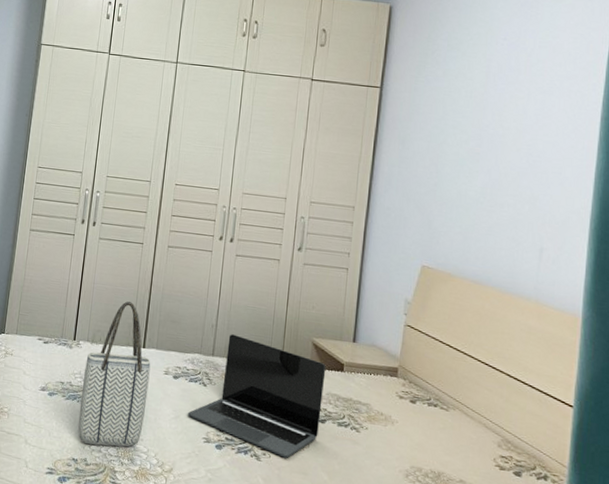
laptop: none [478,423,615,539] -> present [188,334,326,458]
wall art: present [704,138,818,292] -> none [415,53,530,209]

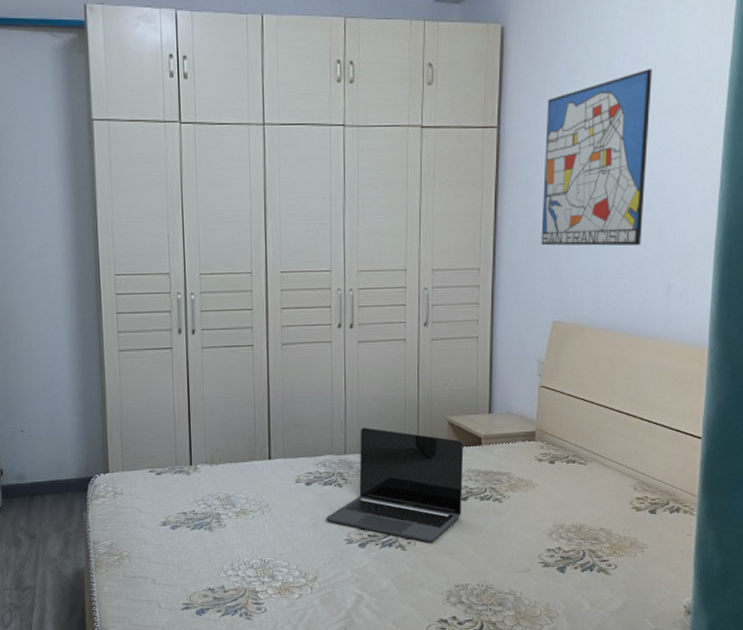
tote bag: present [78,301,151,447] -> none [207,413,281,570]
wall art: none [415,53,530,209] -> present [541,69,653,246]

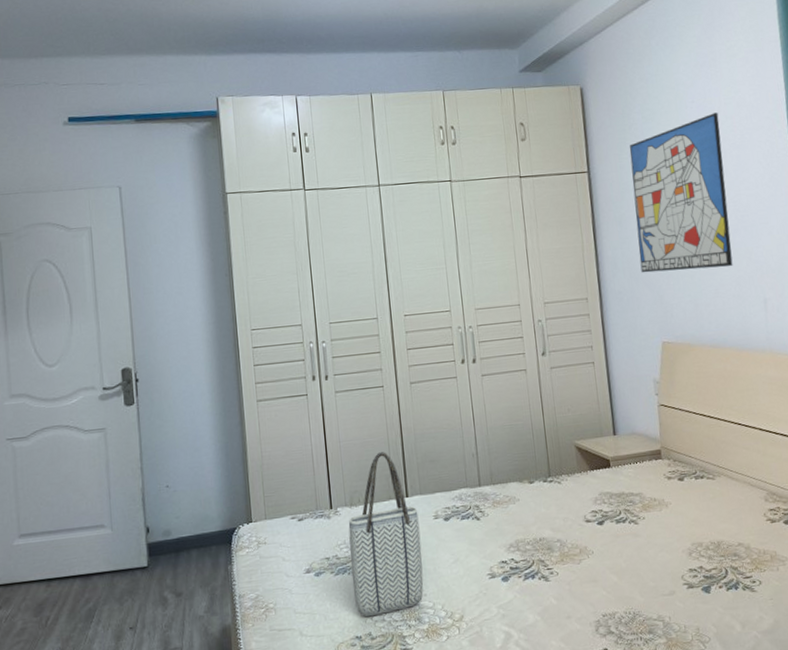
tote bag: none [207,413,281,570] -> present [348,452,424,616]
laptop: present [326,427,464,542] -> none [467,458,600,571]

====================

Exercise directions:
Pictures omitted, give the entries again exactly.

Answer to this task:
laptop: none [478,423,615,539] -> present [188,334,326,458]
wall art: present [704,138,818,292] -> none [415,53,530,209]

tote bag: present [78,301,151,447] -> none [207,413,281,570]
wall art: none [415,53,530,209] -> present [541,69,653,246]

tote bag: none [207,413,281,570] -> present [348,452,424,616]
laptop: present [326,427,464,542] -> none [467,458,600,571]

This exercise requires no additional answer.